A straight dirt road connects two fields on FJ’s farm, but it changes elevation more than FJ would like. His cows do not mind climbing up or down a single slope, but they are not fond of an alternating succession of hills and valleys. FJ would like to add and remove dirt from the road so that it becomes one monotonic slope (either sloping up or down).

You are given N integers A1, … , AN (1 ≤ N ≤ 2,000) describing the elevation (0 ≤ Ai ≤ 1,000,000,000) at each of N equally-spaced positions along the road, starting at the first field and ending at the other. FJ would like to adjust these elevations to a new sequence B1, . … , BN that is either nonincreasing or nondecreasing.

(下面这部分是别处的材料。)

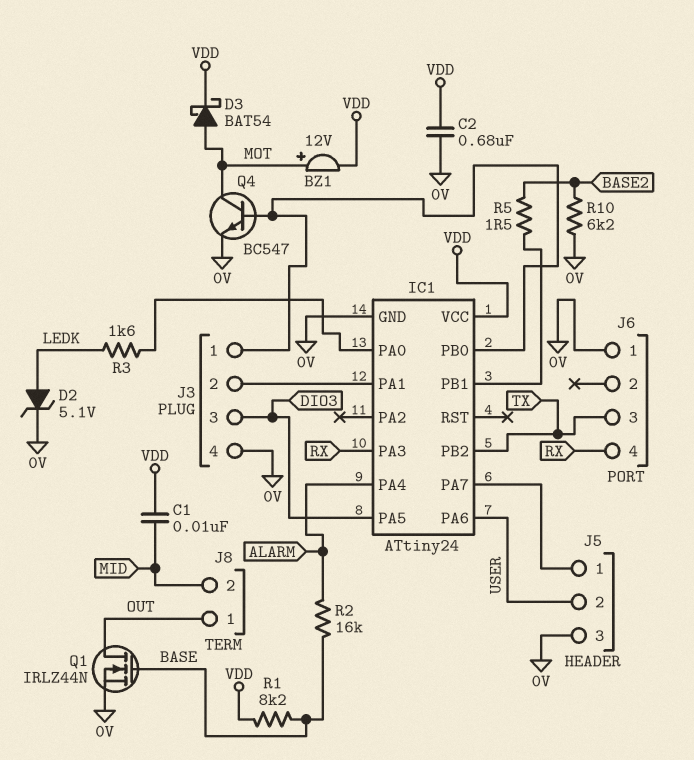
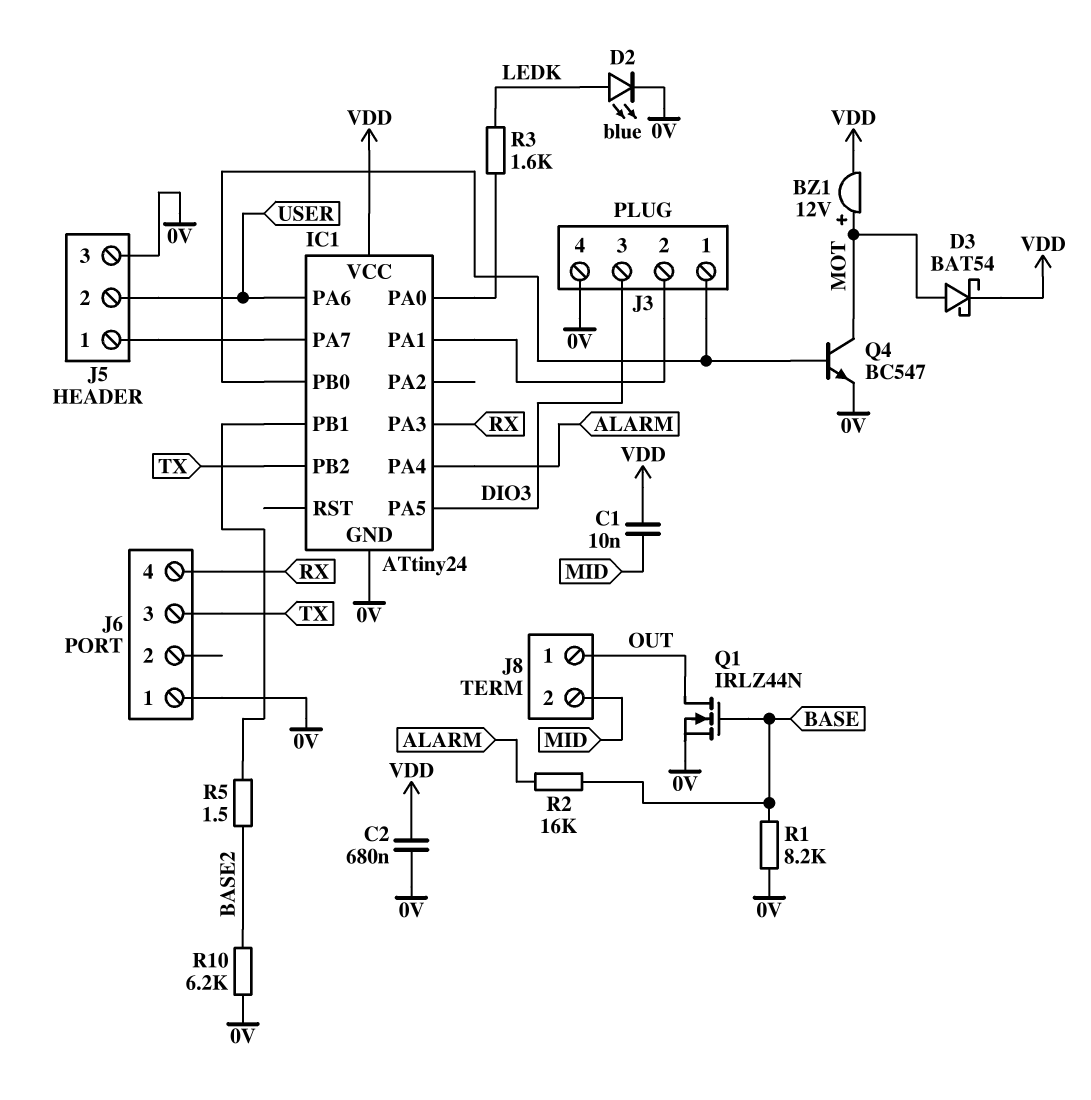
D2: zener 5.1V (A LEDK, K 0V) -> LED blue (A LEDK, K 0V)
R1: 8.2k (BASE, VDD) -> 8.2k (0V, BASE)

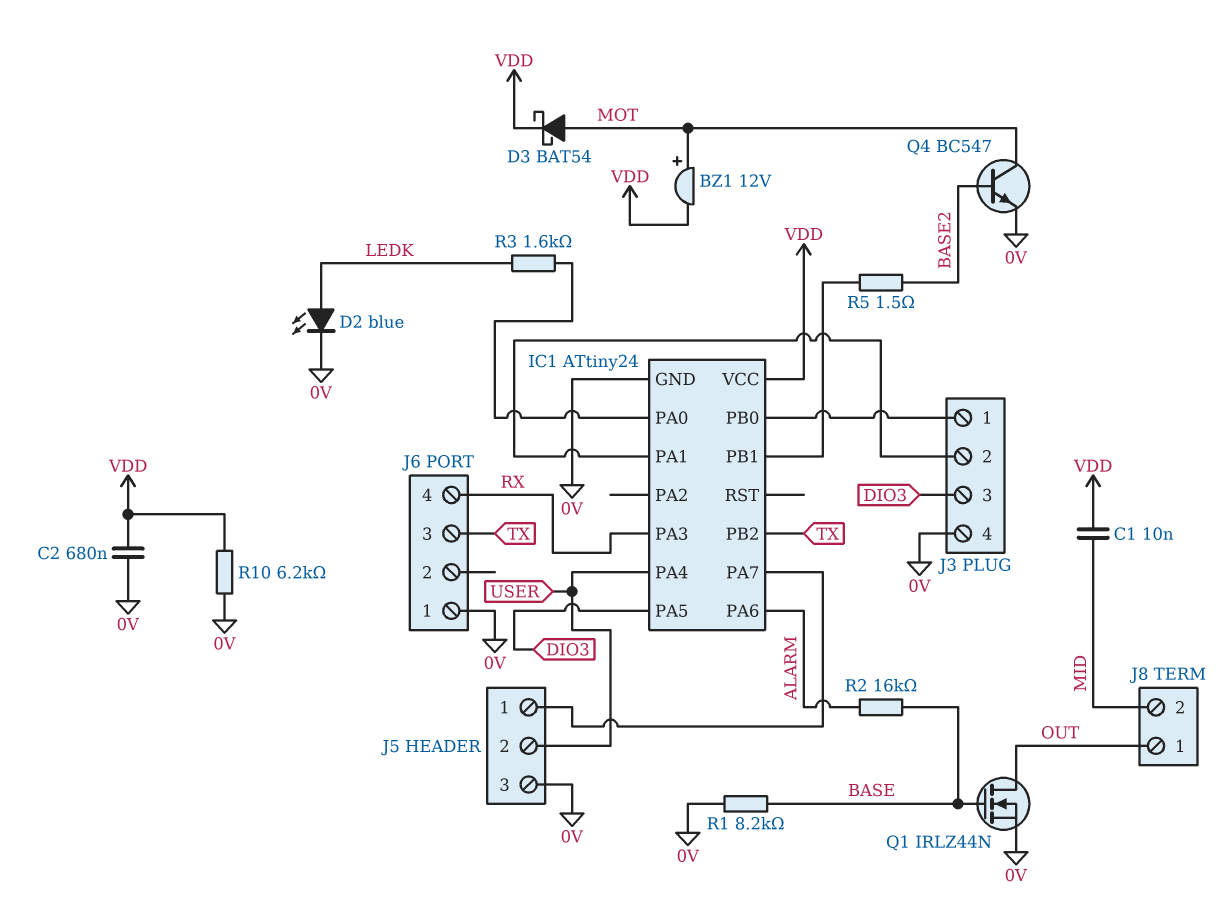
IC1 pin PA4: ALARM -> USER
IC1 pin PA6: USER -> ALARM
Q4: NPN BC547 (B IC1/PB0, C MOT, E 0V) -> NPN BC547 (B BASE2, C MOT, E 0V)
R10: 6.2k (0V, BASE2) -> 6.2k (0V, VDD)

Since it costs the same amount of money to add or remove dirt at any position along the road, the total cost of modifying the road is

| A 1 - B 1| + | A 2 - B 2| + … + | AN - BN |
Please compute the minimum cost of grading his road so it becomes a continuous slope. FJ happily informs you that signed 32-bit integers can certainly be used to compute the answer.

Input

  • Line 1: A single integer: N
  • Lines 2…N+1: Line i+1 contains a single integer elevation: Ai

Output

  • Line 1: A single integer that is the minimum cost for FJ to grade his dirt road so it becomes nonincreasing or nondecreasing in elevation.
    Sample Input
    7
    1
    3
    2
    4
    5
    3
    9

Sample Output
3

这道题目大意是给出一组山谷的海拔,将这组山谷化为单调统一的斜坡(上坡或下坡,但是中间不允许有起伏)。
当然将这些峰谷进行操作时需要一定的花费,不过题目还好一些:所进行的填山与挖山的操作花费是相同的,即将坐标a移到坐标b需要花费|a-b|。这时我们容易想到对于一组操作,总花费就是这n组|a-b|的和。

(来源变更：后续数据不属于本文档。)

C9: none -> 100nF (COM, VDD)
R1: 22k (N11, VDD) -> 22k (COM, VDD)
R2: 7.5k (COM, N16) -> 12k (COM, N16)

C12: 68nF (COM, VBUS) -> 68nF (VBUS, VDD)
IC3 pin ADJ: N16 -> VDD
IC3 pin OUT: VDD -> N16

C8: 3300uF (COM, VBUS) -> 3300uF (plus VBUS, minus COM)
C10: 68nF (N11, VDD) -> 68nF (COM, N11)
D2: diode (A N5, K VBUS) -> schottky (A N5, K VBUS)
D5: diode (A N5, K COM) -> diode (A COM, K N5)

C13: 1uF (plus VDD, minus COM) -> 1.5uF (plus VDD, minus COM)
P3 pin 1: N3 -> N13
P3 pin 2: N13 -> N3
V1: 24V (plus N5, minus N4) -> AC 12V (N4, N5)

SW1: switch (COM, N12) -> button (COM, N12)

我们可以对每一步进行划分,用dp[i][j]表示第i个坐标数据的第j(1<=j<=n)次操作。
因此我们所求解就是对第n个数据坐标的第j次操作的最小值(min(dp[n][j]))。
状态转移方程如下:minn = min(dp[i - 1][j],minn);dp[i][j] = minn + fabs(a[i] - b[j]);

另外题目给出的一个地方是这组数据的坐标: (0 ≤ Ai ≤ 1,000,000,000) ,我们要想到使用long long来定义数据。

具体代码如下:

#include <cstdio>
#include <algorithm>
#include <iostream>
#include <cstring>
#include <cmath>
using namespace std;
const int maxn = 2010;
const long long inf = 1e15;                 //定义了一个超级大的数
long long dp[maxn][maxn],a[maxn],b[maxn];
int main()
{
    int n;
    scanf("%d",&n);
    for(int i = 1;i <= n;i++)
    {
        scanf("%lld",&a[i]);
        b[i] = a[i];                         //记录下初始坐标,并准备为这些坐标进行相应排序
    }
    sort(b + 1,b + 1 + n);              
    for(int i = 1;i <= n;i++)
        dp[1][i] = fabs(a[1] - b[i]);                //排完序用dp[1][i]记录下a[1](首坐标)与排完序后各坐标差的绝对值(操作消费)
    for(int i = 2;i <= n;i++)
    {
        long long minn = dp[i - 1][1];
        for(int j = 1;j <= n;j++)
        {
            minn = min(dp[i - 1][j],minn);
            dp[i][j] = minn + fabs(a[i] - b[j]);
        }
    }
    long long ans = inf;
    for(int i = 1;i <= n;i++)
        ans = min(ans,dp[n][i]);               //枚举求在对n组坐标操作完毕后的最小花费
    printf("%lld\n",ans);
    return 0;
}